Marked perhaps most essentially by a determination to make art that was humanely useful in some basic way Immendorff’s work of the 1960’s encompassed a broad repertoire of art making ranging from playfully anarchic conceptual paintings to a series of happenings, political actions, and works executed under the title Lidl. Named after the alleged sound of a baby’s rattle, Lidl, like Dada–itself a nursery term—used regressive conduct as a form of cultural protest, and incorporated the occasional participation of different members of the international art world including Joseph Beuys, James Lee Byars, Marcel Broodthaers, Per Kirkeby, etc.

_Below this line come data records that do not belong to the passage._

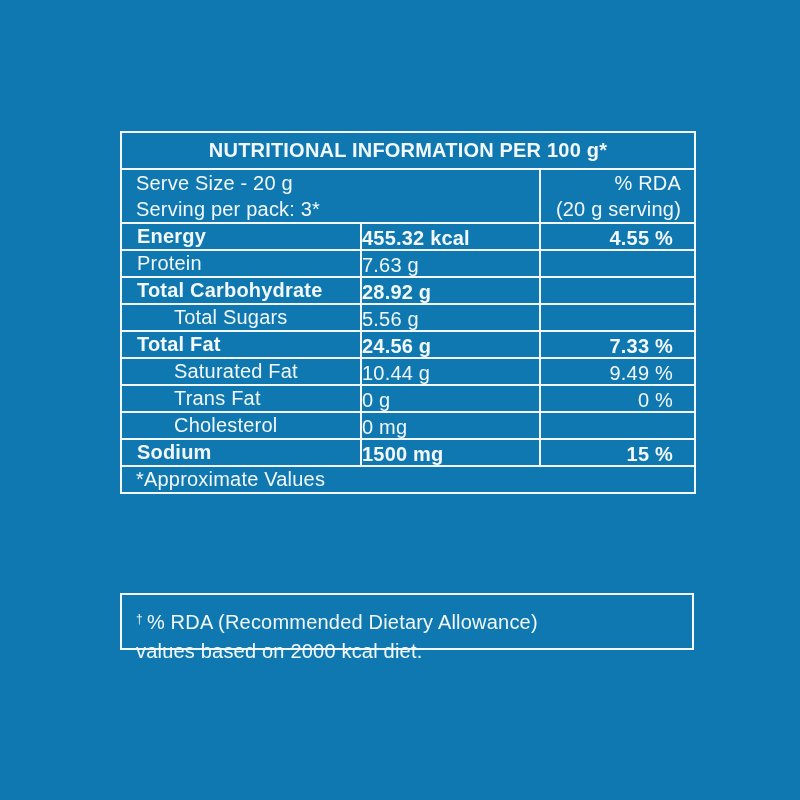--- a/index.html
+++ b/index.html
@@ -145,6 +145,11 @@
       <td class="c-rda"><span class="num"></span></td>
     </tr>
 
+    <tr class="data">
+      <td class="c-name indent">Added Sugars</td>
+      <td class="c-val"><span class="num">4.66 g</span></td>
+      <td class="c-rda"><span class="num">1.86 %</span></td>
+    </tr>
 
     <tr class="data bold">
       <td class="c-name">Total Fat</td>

With the tortoise acting as ambassador Lidl – proposed a nonhierarchical, noncompetitive social and cultural arrangement.

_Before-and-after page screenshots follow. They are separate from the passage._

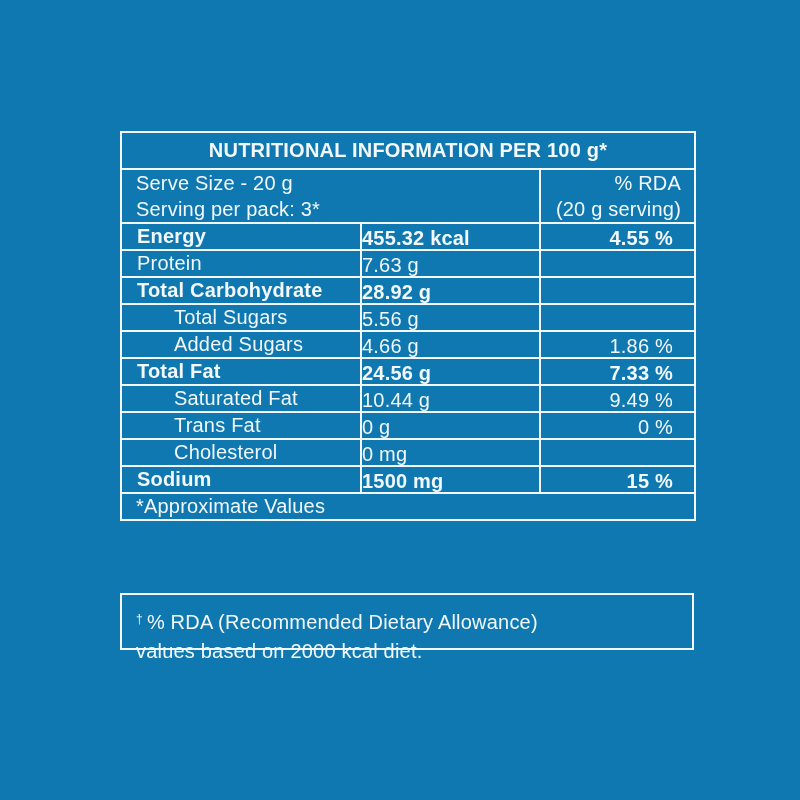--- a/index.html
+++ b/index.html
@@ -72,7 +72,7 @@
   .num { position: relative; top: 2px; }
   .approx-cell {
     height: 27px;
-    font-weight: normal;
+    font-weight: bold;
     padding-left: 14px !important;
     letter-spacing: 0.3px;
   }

“Lidl”, in the words of Arthur Danto, “managed to do what Happenings were supposed to have done, namely, make something happen. It was not merely an episode in art history but helped shape the political reality of its time. Immendorff was arrested when he paraded in front of the parliament building in Bonn, dragging by his leg a block painted in the black, red, and gold of the German flag and with the word LIDL written on it. The Lidl-Raum, in Dusseldorf, as the center of such Lidl activities as teach-ins, was finally considered sufficiently threatening to authority to be cleared out by the police in 1969.”

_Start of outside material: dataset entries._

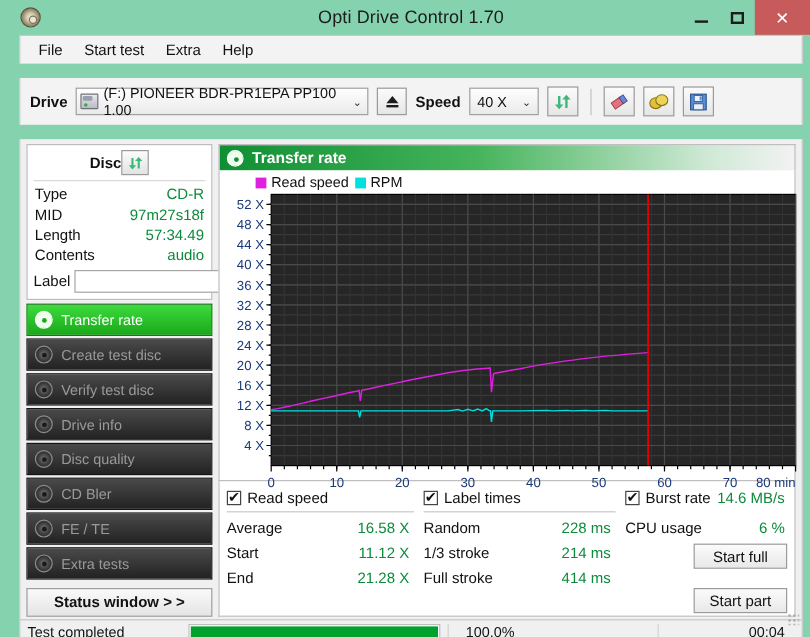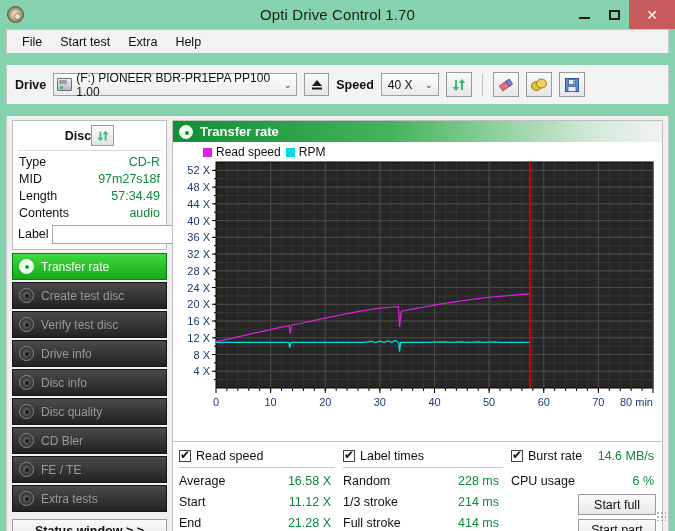--- a/index.html
+++ b/index.html
@@ -15,7 +15,7 @@
     width: 675px; height: 531px;
     background: #84d3ae;
     position: relative;
-    display: flex; flex-direction: column;
+    display: flex; flex-direction: column; padding-left: 10px;
   }
 
   

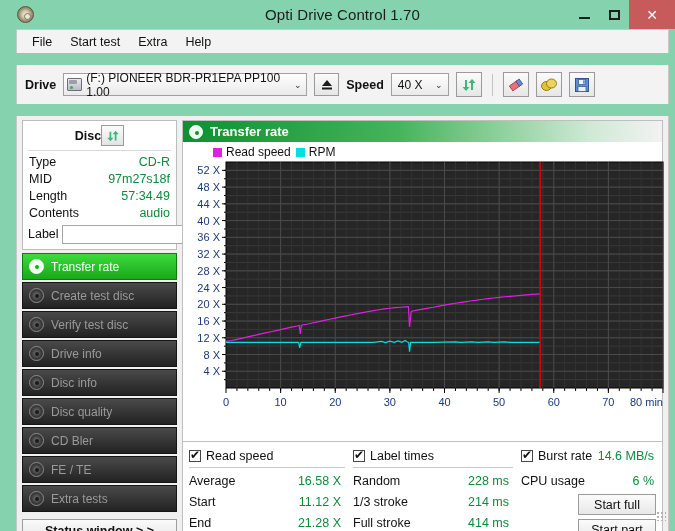--- a/index.html
+++ b/index.html
@@ -451,10 +451,6 @@
         <div class="nav-item">
           <span class="nav-icon"></span>
           <span>Drive info</span>
-        </div>
-        <div class="nav-item">
-          <span class="nav-icon"></span>
-          <span>Disc info</span>
         </div>
         <div class="nav-item">
           <span class="nav-icon"></span>

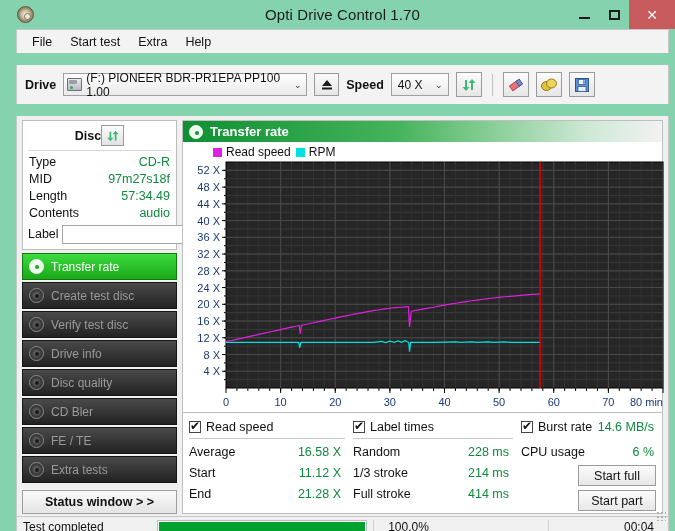--- a/index.html
+++ b/index.html
@@ -276,7 +276,7 @@
   }
   .sval { color: #0d8a3c; }
   .c3 .srow { padding-right: 2px; }
-  .btn-col { display: flex; flex-direction: column; align-items: flex-end; gap: 4px; margin-top: 2px; }
+  .btn-col { display: flex; flex-direction: column; align-items: flex-end; gap: 16px; margin-top: 2px; }
   .act-btn {
     width: 78px; height: 21px;
     background: linear-gradient(#fbfbfb, #e8e8e8);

Political issues and the role of the individual in society and in history were important themes for the artist throughout his career. The Café Deutschland series, which Immendorff began in the late seventies and continued for several years, addressed questions around German identity and world history. The series met with great critical acclaim and was featured in the artist’s first major museum exhibition, at Kunsthalle Düsseldorf, and later at Documenta VII, in 1982.
Exhibitions of Immendorff’s work have traveled throughout Europe, Asia and the United States, and include major one-person exhibitions at Museum Boymans-van Beuningen, Rotterdam; Municipal Museum, The Hague; Museo Rufino Tamayo, Mexico City; Kuntsmuseum, Bonn; Kunsthalle Düsseldorf; Neue Nationalgalerie, Berlin; and The Arts Club of Chicago, to name a few. The artist received the Order of Merit from the Federal Republic of Germany in 1998. He lived and worked in Düsseldorf until his death in 2007.